What you are asked to do: Only the lines below from the one that holds "Click Here For Your Motivation" through the one that holds "received 9 votes, Bernardo" should appear in the answer, copied exactly, end lines included and pictures omitted.

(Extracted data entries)
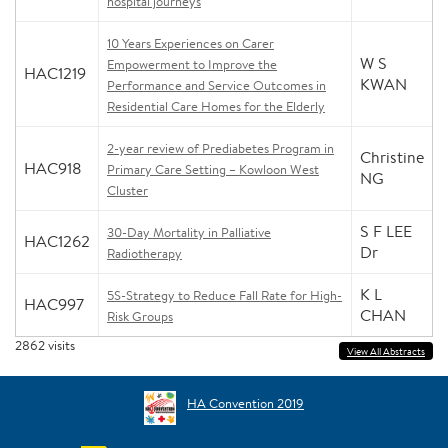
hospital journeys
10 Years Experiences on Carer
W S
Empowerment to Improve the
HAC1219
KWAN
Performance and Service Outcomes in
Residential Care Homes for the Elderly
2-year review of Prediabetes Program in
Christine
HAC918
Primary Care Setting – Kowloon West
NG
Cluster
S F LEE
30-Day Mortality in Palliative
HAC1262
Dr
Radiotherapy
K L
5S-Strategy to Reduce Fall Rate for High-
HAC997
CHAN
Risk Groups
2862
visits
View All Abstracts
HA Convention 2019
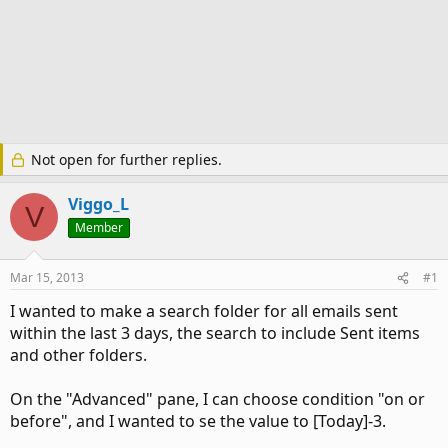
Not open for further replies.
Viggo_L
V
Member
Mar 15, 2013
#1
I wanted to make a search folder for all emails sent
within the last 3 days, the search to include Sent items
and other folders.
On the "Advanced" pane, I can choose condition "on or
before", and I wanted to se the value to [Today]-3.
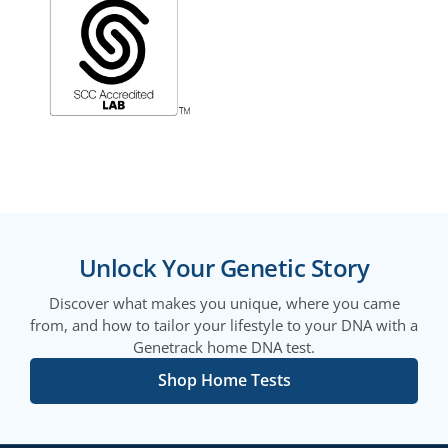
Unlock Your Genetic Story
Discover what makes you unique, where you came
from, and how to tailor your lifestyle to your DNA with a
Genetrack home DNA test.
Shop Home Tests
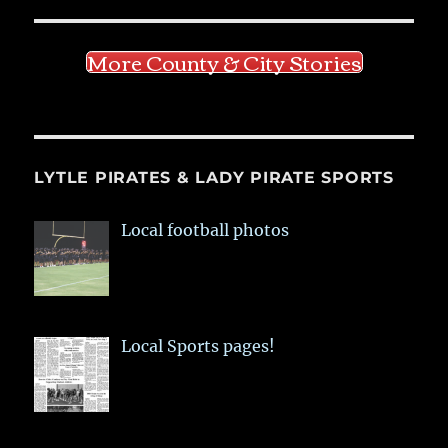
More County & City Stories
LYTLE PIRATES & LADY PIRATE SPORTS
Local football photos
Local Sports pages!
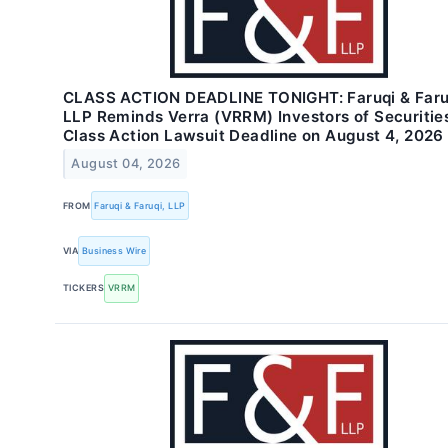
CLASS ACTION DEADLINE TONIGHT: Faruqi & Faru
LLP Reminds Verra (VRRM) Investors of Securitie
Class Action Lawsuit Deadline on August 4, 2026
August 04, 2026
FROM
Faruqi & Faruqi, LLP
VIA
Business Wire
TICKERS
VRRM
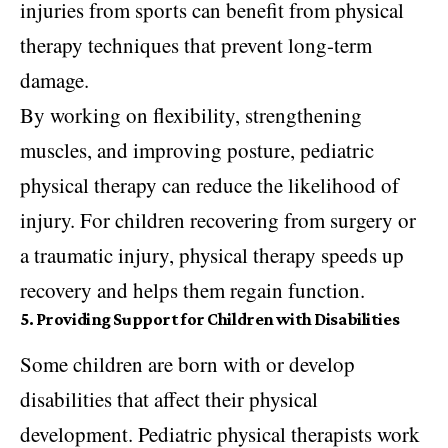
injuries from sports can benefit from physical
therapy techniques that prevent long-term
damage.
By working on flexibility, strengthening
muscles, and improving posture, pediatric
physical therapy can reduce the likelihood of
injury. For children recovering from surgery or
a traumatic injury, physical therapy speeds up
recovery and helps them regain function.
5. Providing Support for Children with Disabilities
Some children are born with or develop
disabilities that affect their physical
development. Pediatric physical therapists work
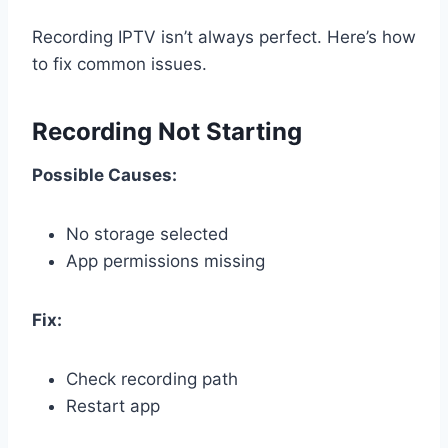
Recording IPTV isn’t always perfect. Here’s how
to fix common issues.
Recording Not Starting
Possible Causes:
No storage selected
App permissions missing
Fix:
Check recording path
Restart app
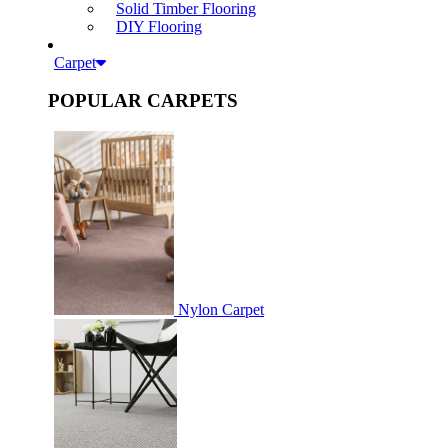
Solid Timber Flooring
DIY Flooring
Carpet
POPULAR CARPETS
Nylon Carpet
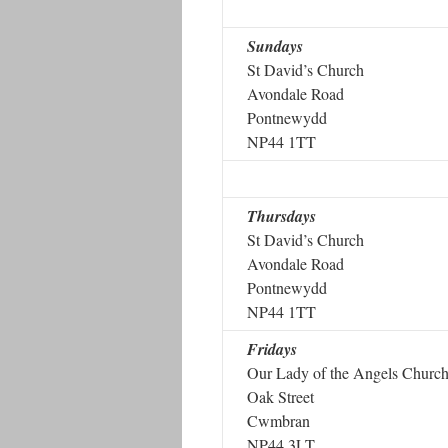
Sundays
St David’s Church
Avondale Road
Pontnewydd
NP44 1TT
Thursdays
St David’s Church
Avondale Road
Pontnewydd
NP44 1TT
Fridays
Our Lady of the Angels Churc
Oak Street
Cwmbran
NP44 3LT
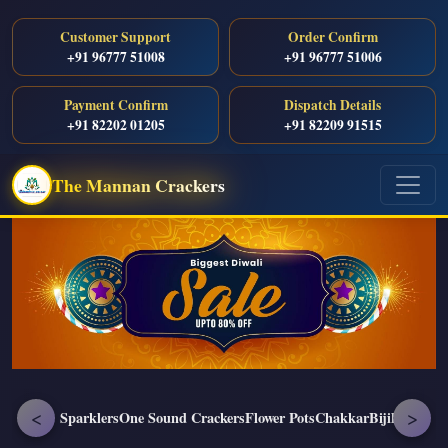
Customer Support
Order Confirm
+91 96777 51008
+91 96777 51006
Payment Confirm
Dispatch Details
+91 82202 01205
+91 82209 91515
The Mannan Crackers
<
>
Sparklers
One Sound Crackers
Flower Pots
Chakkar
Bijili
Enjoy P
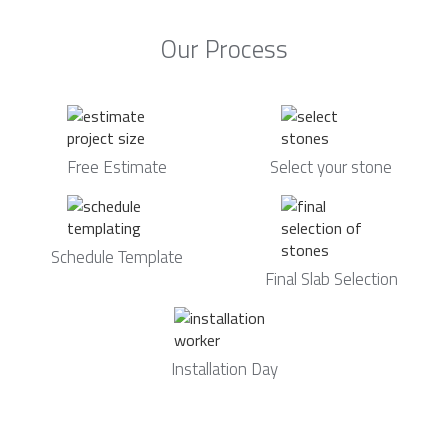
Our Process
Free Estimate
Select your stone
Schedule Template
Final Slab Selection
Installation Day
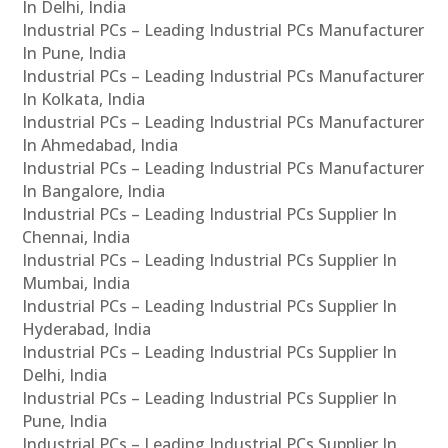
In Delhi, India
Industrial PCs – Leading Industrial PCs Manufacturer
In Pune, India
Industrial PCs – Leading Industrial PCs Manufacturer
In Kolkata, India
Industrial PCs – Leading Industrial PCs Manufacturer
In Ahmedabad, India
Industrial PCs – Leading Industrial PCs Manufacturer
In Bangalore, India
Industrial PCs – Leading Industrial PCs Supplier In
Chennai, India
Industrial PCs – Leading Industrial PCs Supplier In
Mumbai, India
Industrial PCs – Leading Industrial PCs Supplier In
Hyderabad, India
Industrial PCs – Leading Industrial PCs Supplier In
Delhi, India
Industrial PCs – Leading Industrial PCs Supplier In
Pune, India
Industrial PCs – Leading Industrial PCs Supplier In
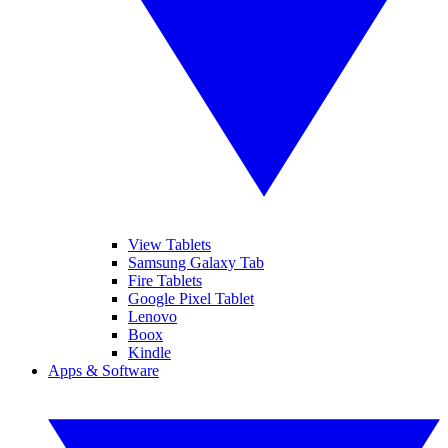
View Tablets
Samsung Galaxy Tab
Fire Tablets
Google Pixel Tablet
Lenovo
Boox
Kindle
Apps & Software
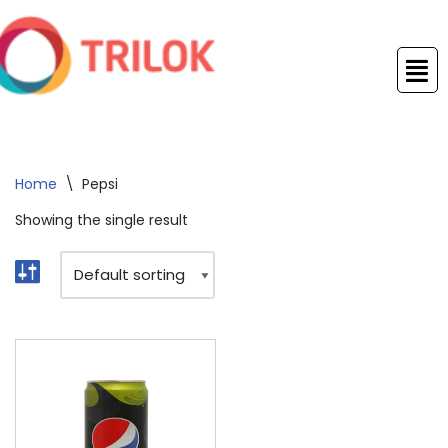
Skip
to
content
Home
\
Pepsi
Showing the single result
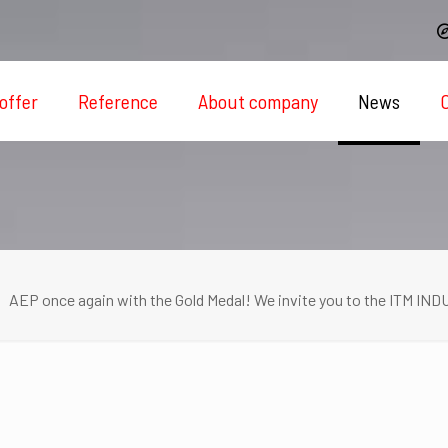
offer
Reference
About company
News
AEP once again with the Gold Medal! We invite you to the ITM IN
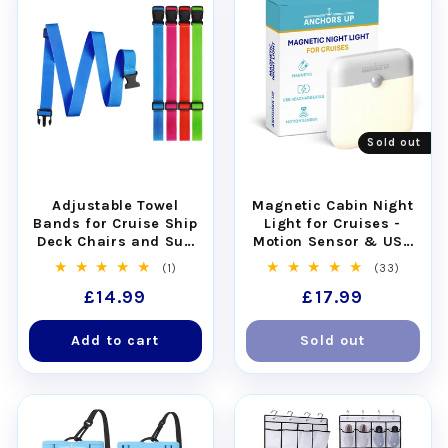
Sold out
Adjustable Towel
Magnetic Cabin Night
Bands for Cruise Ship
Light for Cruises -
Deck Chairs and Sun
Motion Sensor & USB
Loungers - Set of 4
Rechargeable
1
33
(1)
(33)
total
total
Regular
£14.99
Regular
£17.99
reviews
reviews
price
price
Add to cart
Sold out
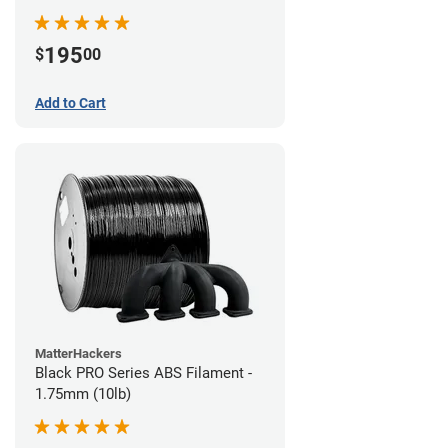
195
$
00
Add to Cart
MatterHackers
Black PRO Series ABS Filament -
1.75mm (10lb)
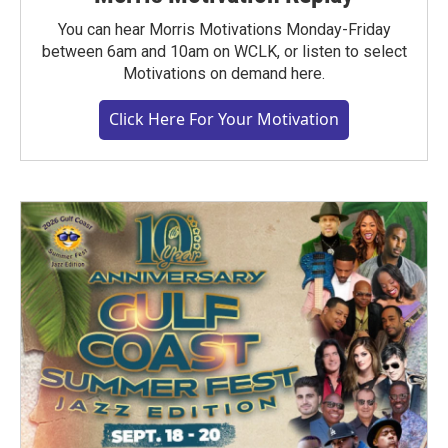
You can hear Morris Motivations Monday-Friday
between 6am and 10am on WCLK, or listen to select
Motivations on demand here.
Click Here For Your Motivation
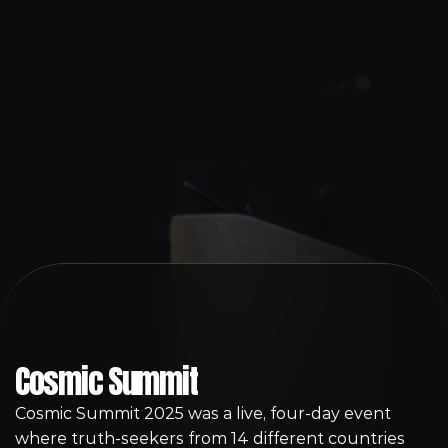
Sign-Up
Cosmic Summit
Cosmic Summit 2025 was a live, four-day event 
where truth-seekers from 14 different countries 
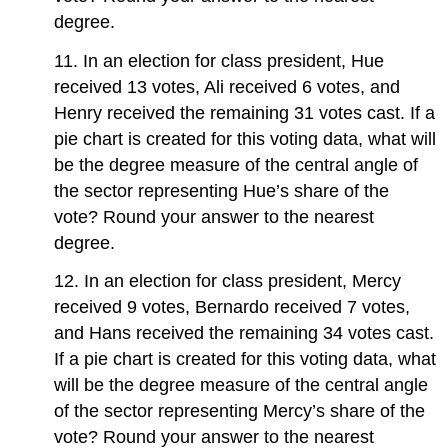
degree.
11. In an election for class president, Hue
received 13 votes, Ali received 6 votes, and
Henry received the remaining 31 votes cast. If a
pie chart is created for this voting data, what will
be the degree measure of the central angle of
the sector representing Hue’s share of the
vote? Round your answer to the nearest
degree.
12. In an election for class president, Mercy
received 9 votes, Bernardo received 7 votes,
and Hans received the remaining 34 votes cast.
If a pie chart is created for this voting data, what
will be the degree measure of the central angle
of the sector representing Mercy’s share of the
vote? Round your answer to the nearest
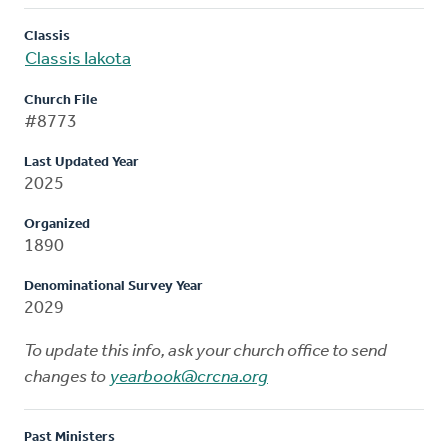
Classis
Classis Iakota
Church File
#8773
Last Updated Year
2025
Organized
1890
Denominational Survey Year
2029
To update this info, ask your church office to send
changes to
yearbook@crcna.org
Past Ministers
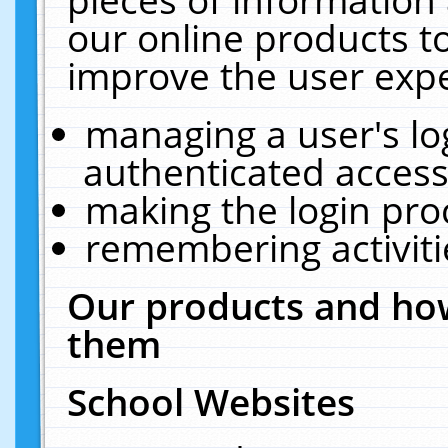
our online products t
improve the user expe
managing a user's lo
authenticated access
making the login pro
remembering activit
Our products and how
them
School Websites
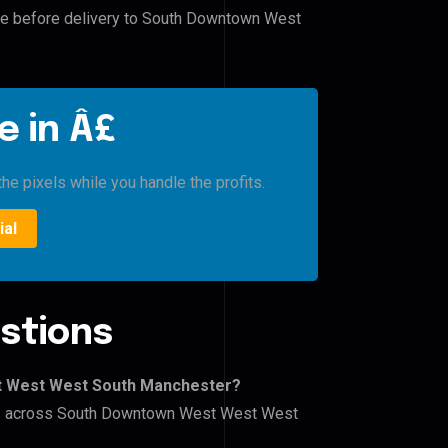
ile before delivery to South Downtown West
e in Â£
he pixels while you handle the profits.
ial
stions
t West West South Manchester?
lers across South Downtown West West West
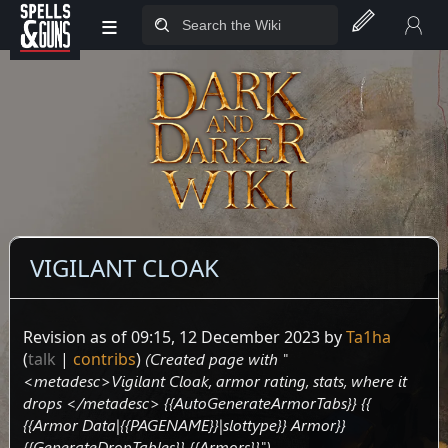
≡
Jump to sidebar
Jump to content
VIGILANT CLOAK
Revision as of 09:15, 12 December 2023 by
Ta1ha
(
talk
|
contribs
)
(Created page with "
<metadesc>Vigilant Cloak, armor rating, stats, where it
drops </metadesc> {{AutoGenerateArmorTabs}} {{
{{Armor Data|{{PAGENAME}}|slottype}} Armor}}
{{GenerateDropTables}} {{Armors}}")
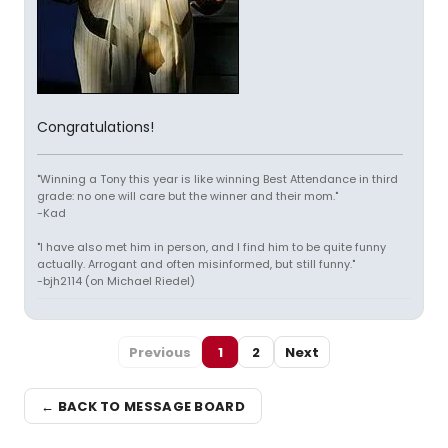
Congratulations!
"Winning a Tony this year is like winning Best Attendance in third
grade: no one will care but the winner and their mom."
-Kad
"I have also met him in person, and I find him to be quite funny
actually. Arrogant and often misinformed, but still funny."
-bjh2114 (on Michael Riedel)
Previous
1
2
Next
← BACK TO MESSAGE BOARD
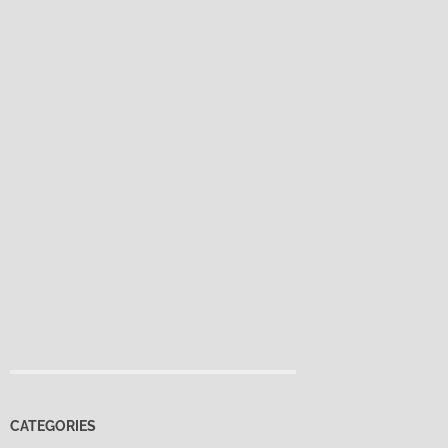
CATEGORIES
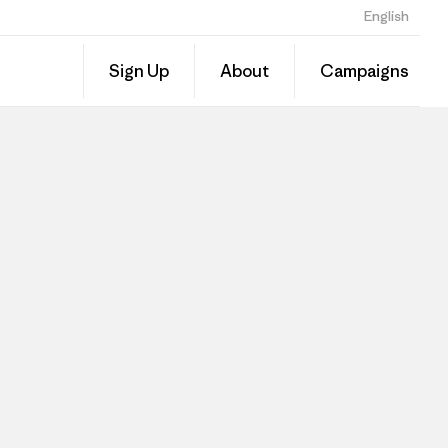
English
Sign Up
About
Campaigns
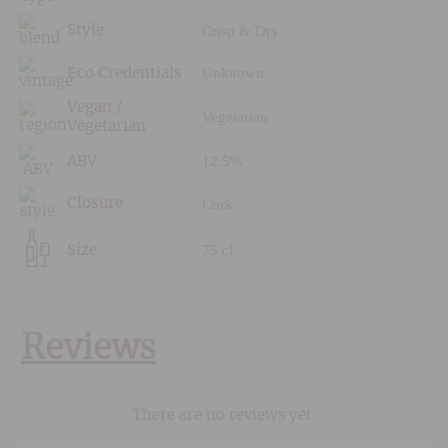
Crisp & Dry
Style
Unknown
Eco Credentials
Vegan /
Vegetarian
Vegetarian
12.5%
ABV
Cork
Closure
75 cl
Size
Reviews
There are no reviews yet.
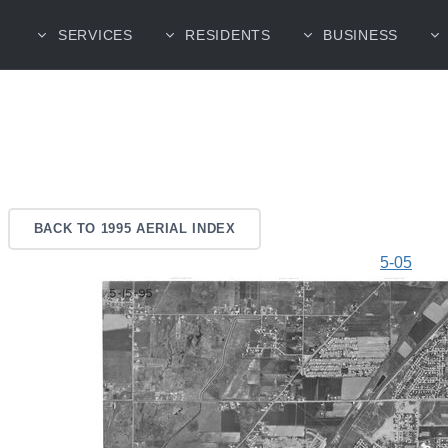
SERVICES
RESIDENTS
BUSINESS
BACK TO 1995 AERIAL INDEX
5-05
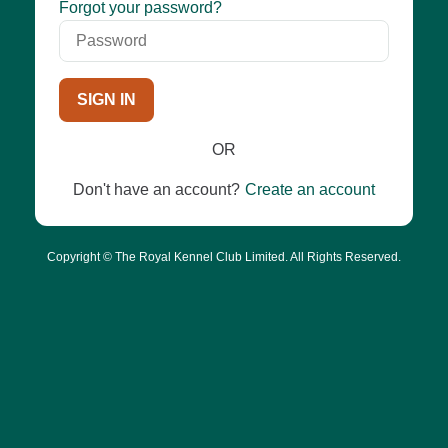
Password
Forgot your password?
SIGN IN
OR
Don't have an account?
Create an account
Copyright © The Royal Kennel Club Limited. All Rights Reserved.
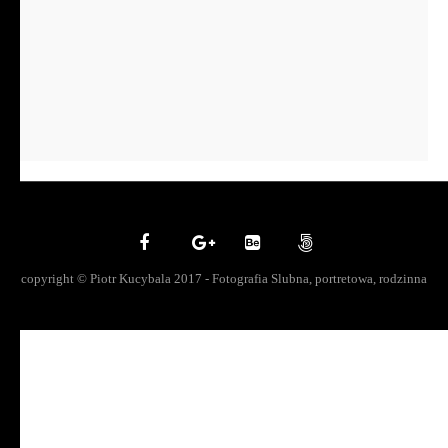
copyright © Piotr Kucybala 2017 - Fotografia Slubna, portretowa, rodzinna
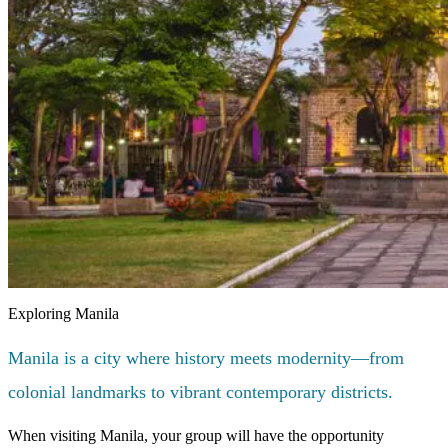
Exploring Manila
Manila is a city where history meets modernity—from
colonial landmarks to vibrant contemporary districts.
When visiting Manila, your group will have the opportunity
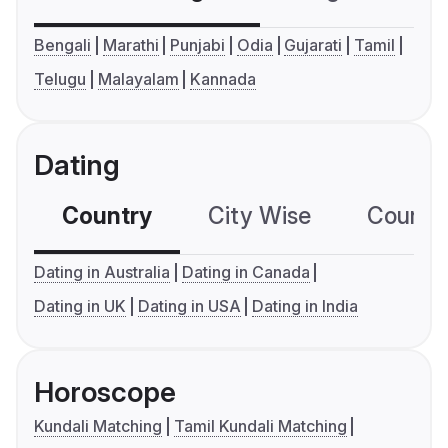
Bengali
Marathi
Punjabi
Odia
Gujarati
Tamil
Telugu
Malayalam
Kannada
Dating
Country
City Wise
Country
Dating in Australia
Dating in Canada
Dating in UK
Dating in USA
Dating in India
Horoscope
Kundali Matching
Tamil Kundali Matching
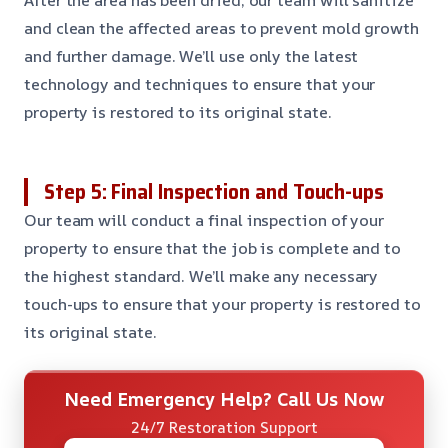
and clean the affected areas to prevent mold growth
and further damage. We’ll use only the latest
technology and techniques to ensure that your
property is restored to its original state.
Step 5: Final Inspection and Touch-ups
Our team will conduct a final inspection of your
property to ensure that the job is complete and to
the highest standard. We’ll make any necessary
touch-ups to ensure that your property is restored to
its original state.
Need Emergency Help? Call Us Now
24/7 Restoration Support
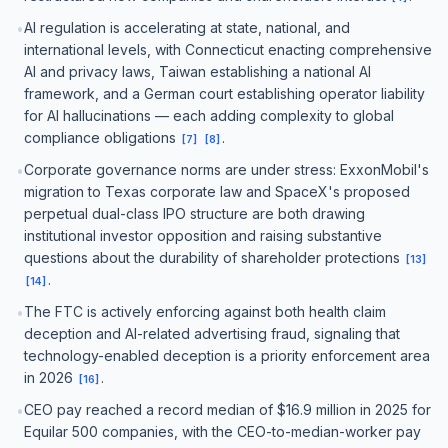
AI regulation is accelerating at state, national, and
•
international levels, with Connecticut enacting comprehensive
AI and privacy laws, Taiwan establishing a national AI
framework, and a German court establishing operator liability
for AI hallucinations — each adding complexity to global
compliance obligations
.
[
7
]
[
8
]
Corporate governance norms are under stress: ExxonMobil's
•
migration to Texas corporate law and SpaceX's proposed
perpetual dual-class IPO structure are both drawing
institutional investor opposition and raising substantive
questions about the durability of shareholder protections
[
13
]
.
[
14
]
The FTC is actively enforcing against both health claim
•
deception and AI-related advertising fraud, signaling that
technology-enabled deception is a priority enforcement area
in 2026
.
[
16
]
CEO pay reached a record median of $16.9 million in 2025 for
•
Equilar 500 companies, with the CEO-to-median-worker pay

Answer to this exercise:
Click Here For Your Motivation
Sign-Up
Cosmic Summit
Cosmic Summit 2025 was a live, four-day event 
where truth-seekers from 14 different countries 
degree.
11. In an election for class president, Hue
received 13 votes, Ali received 6 votes, and
Henry received the remaining 31 votes cast. If a
pie chart is created for this voting data, what will
be the degree measure of the central angle of
the sector representing Hue’s share of the
vote? Round your answer to the nearest
degree.
12. In an election for class president, Mercy
received 9 votes, Bernardo received 7 votes,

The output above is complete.